Exclude the images and repeat all remaining entries exactly.

(Stored records)
>>
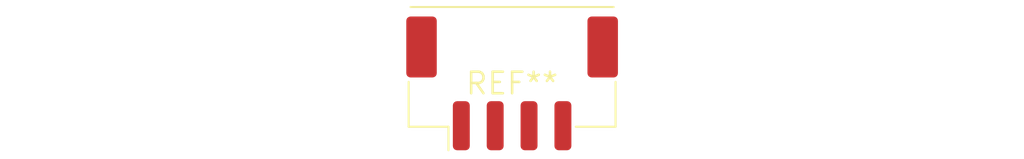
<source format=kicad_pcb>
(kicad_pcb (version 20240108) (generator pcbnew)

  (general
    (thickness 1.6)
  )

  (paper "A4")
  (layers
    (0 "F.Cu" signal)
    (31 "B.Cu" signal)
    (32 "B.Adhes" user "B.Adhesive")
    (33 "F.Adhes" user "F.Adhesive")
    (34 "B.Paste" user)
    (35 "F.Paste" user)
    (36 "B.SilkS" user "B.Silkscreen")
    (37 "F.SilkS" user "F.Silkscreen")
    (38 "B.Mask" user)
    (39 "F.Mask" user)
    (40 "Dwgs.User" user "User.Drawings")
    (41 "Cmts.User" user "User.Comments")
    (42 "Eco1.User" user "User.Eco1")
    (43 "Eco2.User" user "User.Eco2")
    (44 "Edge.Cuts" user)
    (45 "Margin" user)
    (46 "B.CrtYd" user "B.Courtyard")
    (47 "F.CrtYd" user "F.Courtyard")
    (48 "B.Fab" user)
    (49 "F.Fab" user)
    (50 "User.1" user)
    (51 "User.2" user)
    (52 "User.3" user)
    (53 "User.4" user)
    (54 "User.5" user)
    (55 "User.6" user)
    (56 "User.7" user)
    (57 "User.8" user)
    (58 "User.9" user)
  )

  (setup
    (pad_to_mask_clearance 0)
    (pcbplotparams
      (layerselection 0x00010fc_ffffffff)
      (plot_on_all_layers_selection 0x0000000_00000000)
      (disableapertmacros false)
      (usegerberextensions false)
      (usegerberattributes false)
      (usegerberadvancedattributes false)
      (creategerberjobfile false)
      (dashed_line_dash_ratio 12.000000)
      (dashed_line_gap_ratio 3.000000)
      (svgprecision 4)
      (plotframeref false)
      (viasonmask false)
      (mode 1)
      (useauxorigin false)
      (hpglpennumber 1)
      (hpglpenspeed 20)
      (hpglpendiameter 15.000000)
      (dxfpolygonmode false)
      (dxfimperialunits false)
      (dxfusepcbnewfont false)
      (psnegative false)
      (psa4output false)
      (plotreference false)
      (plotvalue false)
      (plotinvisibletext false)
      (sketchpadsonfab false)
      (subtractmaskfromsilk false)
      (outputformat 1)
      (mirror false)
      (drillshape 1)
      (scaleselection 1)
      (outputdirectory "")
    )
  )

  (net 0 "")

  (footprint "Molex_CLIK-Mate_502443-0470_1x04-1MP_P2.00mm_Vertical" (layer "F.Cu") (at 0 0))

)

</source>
<<
*REPLY:*
<source format=kicad_pcb>
(kicad_pcb (version 20240108) (generator pcbnew)

  (general
    (thickness 1.6)
  )

  (paper "A4")
  (layers
    (0 "F.Cu" signal)
    (31 "B.Cu" signal)
    (32 "B.Adhes" user "B.Adhesive")
    (33 "F.Adhes" user "F.Adhesive")
    (34 "B.Paste" user)
    (35 "F.Paste" user)
    (36 "B.SilkS" user "B.Silkscreen")
    (37 "F.SilkS" user "F.Silkscreen")
    (38 "B.Mask" user)
    (39 "F.Mask" user)
    (40 "Dwgs.User" user "User.Drawings")
    (41 "Cmts.User" user "User.Comments")
    (42 "Eco1.User" user "User.Eco1")
    (43 "Eco2.User" user "User.Eco2")
    (44 "Edge.Cuts" user)
    (45 "Margin" user)
    (46 "B.CrtYd" user "B.Courtyard")
    (47 "F.CrtYd" user "F.Courtyard")
    (48 "B.Fab" user)
    (49 "F.Fab" user)
    (50 "User.1" user)
    (51 "User.2" user)
    (52 "User.3" user)
    (53 "User.4" user)
    (54 "User.5" user)
    (55 "User.6" user)
    (56 "User.7" user)
    (57 "User.8" user)
    (58 "User.9" user)
  )

  (setup
    (pad_to_mask_clearance 0)
    (pcbplotparams
      (layerselection 0x00010fc_ffffffff)
      (plot_on_all_layers_selection 0x0000000_00000000)
      (disableapertmacros false)
      (usegerberextensions false)
      (usegerberattributes false)
      (usegerberadvancedattributes false)
      (creategerberjobfile false)
      (dashed_line_dash_ratio 12.000000)
      (dashed_line_gap_ratio 3.000000)
      (svgprecision 4)
      (plotframeref false)
      (viasonmask false)
      (mode 1)
      (useauxorigin false)
      (hpglpennumber 1)
      (hpglpenspeed 20)
      (hpglpendiameter 15.000000)
      (dxfpolygonmode false)
      (dxfimperialunits false)
      (dxfusepcbnewfont false)
      (psnegative false)
      (psa4output false)
      (plotreference false)
      (plotvalue false)
      (plotinvisibletext false)
      (sketchpadsonfab false)
      (subtractmaskfromsilk false)
      (outputformat 1)
      (mirror false)
      (drillshape 1)
      (scaleselection 1)
      (outputdirectory "")
    )
  )

  (net 0 "")

  (footprint "Molex_CLIK-Mate_502443-0470_1x04-1MP_P2.00mm_Vertical" (layer "F.Cu") (at 0 0))

)

</source>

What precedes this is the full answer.